I absolutely agree - I like the newer term procedural sedation. Conscious sedation I have always considered to be a misnomer. If you want them conscious, why are you sedating them???

Specializes in ICU.

AHHHH..... Here in Australia we don't HAVE CRNA's SRNA's ETC. We just go for it....... It is considered part base nursing knowledge to be able to care for a patient under light sedation.

Can't see the hu hu myself.

Gwenith,

There is a major hu hu with light sedation which can quickly become deep sedation. Without going into the specifics a not too bright nurse in my unit was not able to tell when a patient who was over sedated was loosing his airway. The patient respiratory arrested, extended his MI owing to decreased O2, and now appears to have anoxic encephalopathy. I am not saying that RNs are not qualified to handle light sedation, however when experience is lacking this is the end results!

:( What state do you live in?

Some states allow a physician to delegate any portion of their responsibility to another whom they deem properly educated to handle the responsibility. Unfortunately they do not define educated. When a nurse or janitor for that matter takes on these responsibilities they no longer are working under their licensure, but are under the physicians license. Therefore, a state board of nursing can not take any action against the individual if there is a bad event. However, the nurse needs to know there there can still be civil penalties, i.e. law suits.

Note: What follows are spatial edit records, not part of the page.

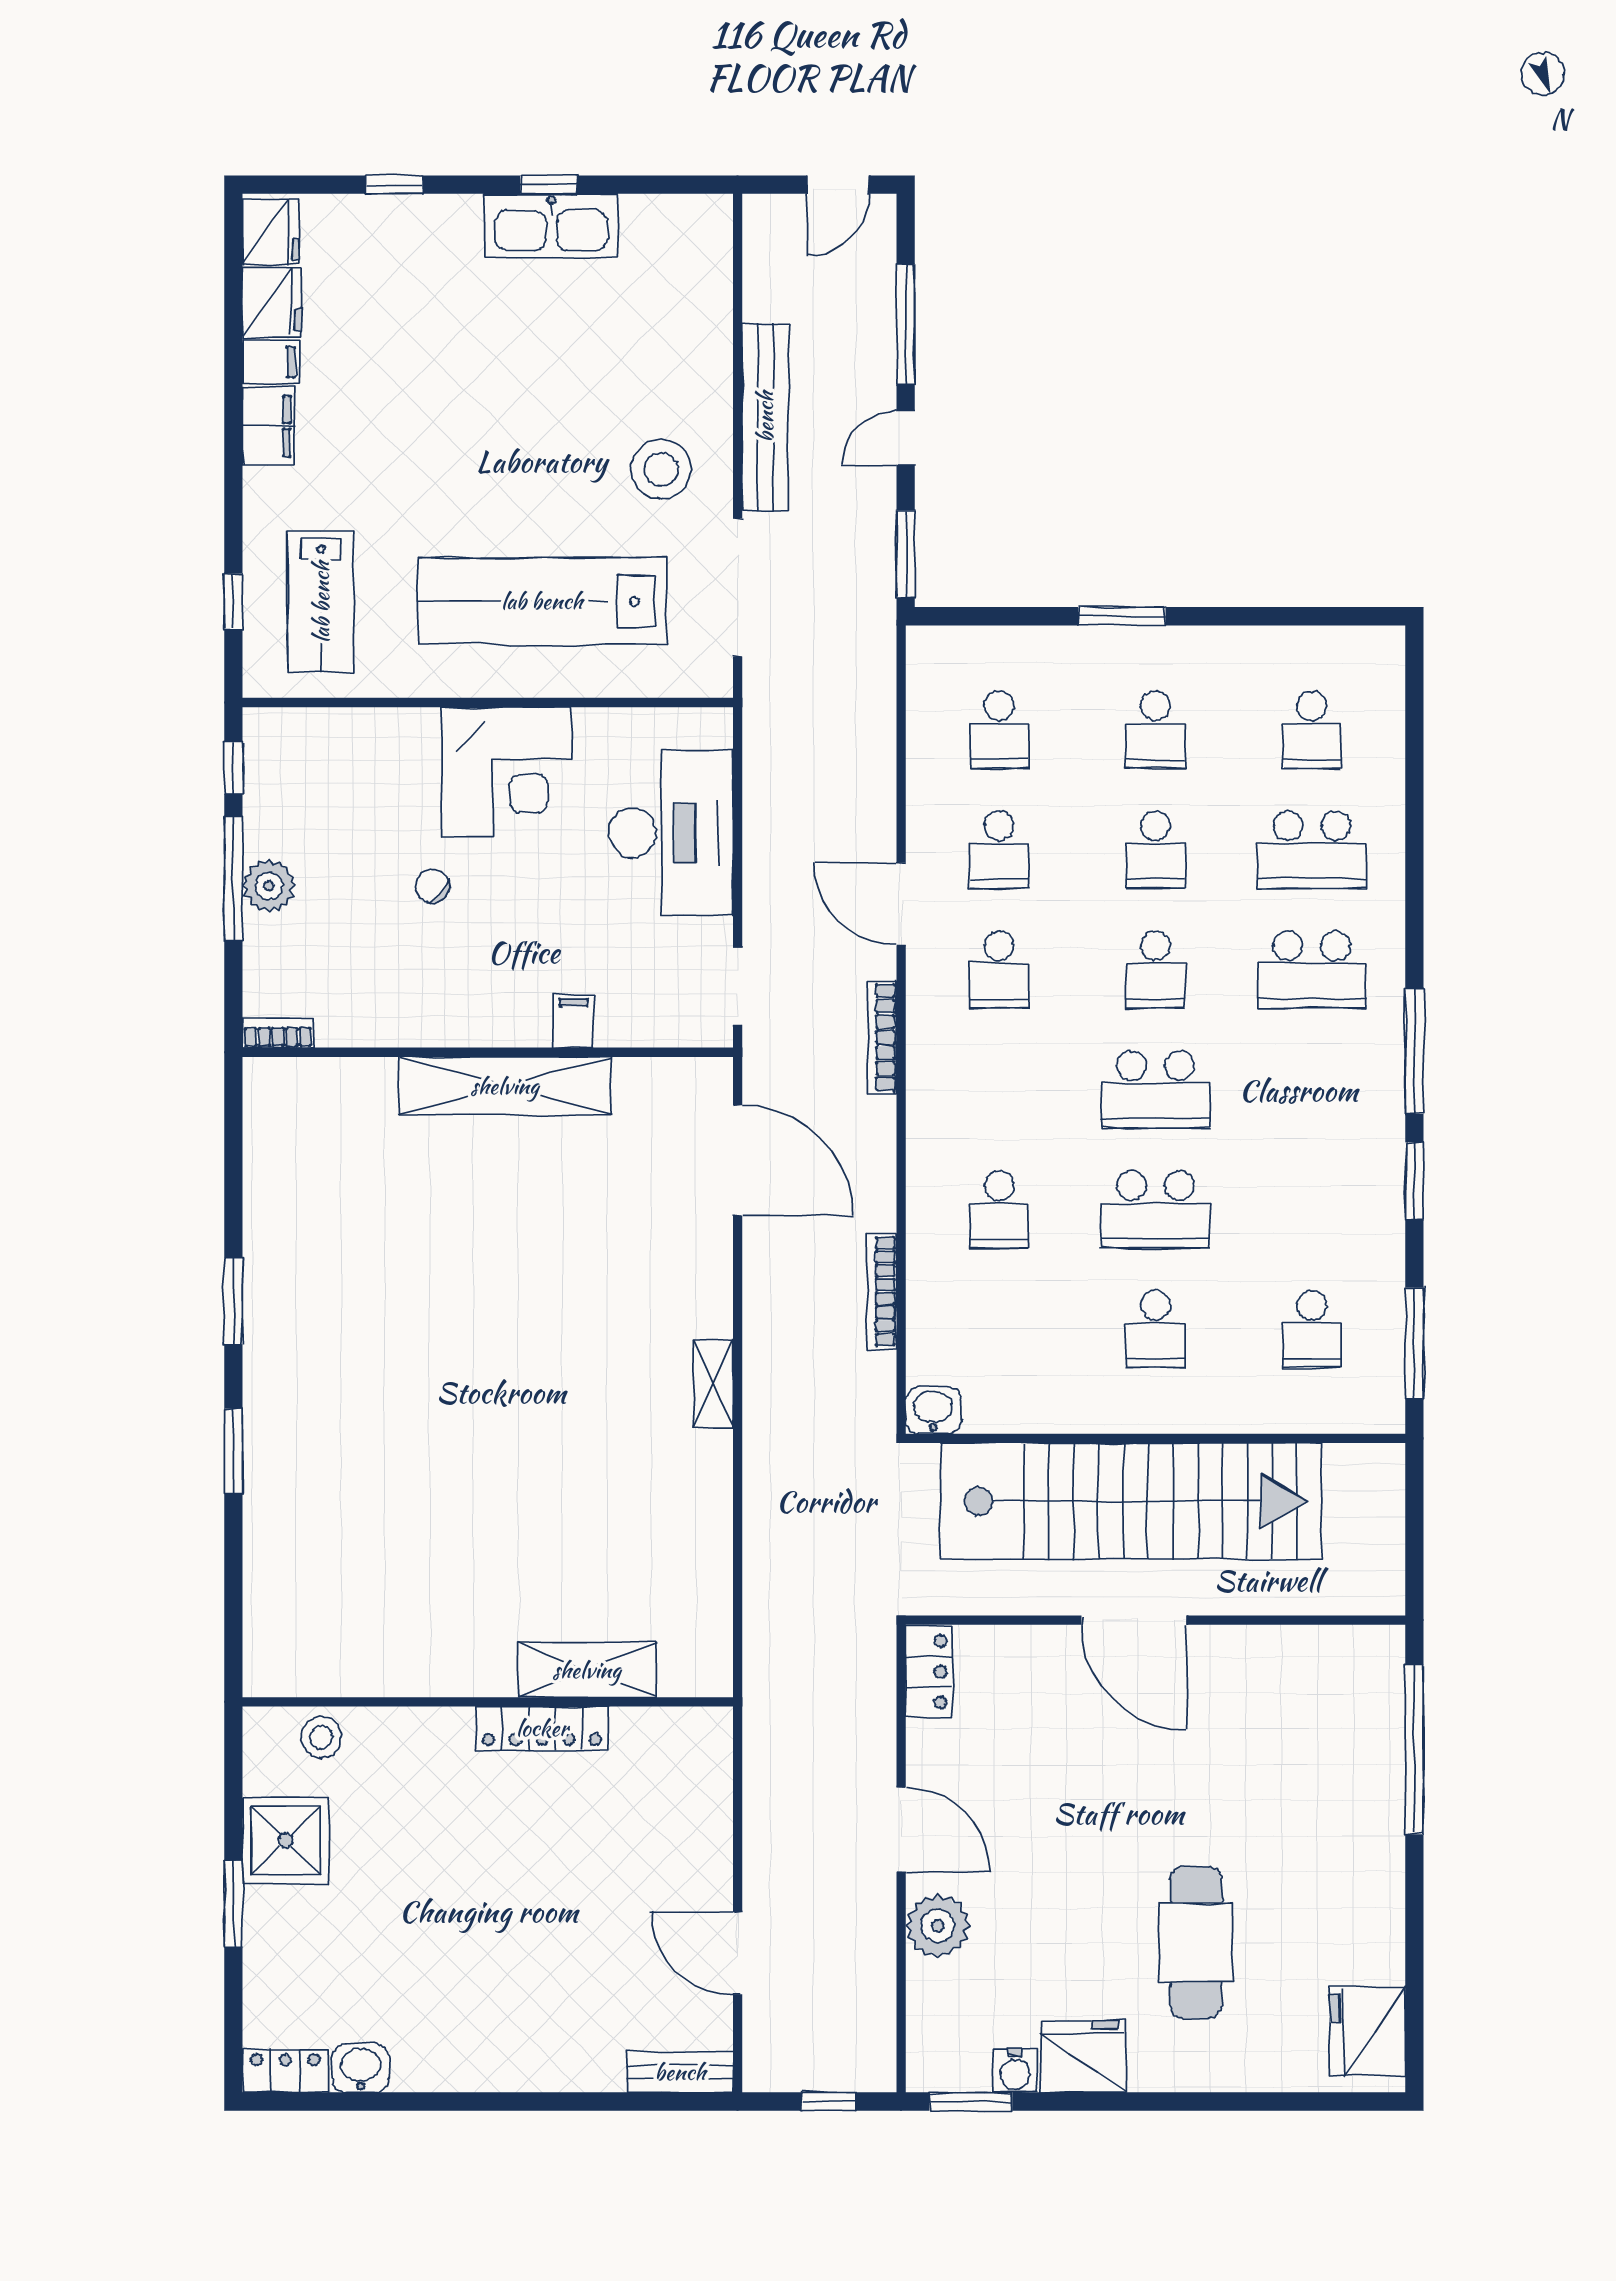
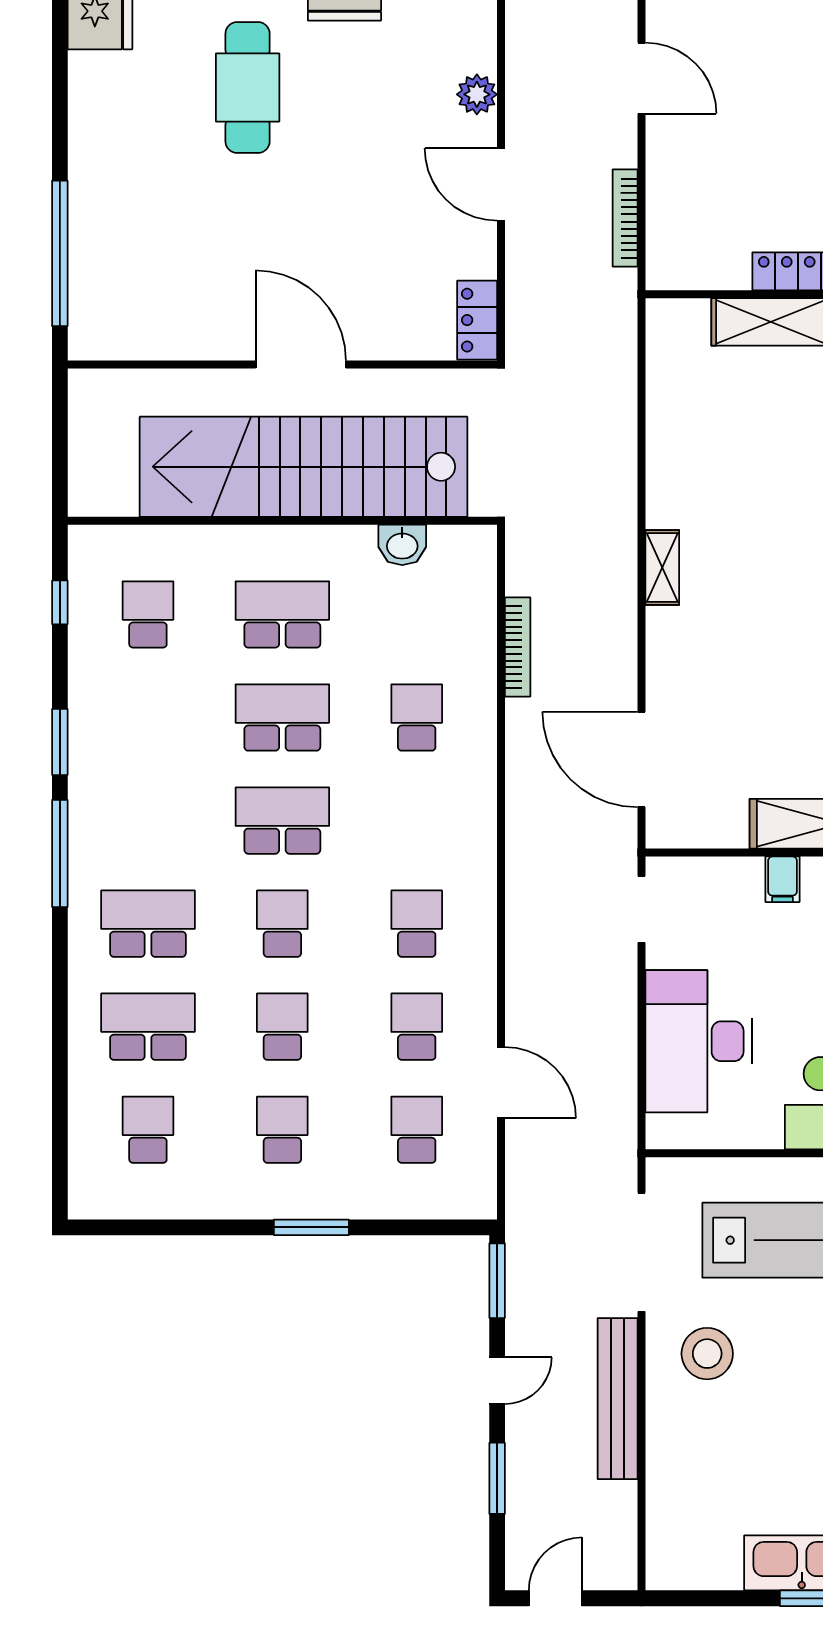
window: (906, 324) -> (497, 1478), width x0.69
door: (901, 904) -> (501, 1083), moved
bookcase: (882, 1037) -> (625, 218), moved, turned 180
school desk: (1155, 1329) -> (282, 614), width x1.85
window: (1414, 1343) -> (60, 602), width x0.46
washbasin: (933, 1410) -> (402, 545), moved
plant: (938, 1926) -> (477, 94), width x0.73, depth x0.73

When using anesthetic drugs, know your pharmacology, physiology and AIRWAY management.

Specializes in ICU.

As I said - it is considered part of our base knowledge, BUT we are expected to notify the senior nurse on for that shift in that ward and if staffing is not adequate to keep a close watch on the patient tehn it is up to the nurse manager to ensure that we have enough. Light sedation would not be carried out in ward except under special circumstances in any event. BUT as I said we do not have the CRNA ans SRNA here so we HAVE to cover . A basic difference if care - we seem to have a broader area of responsibility and job description than elsewhare. Mind yo I am not saying htat is is good - it just is how things are over here.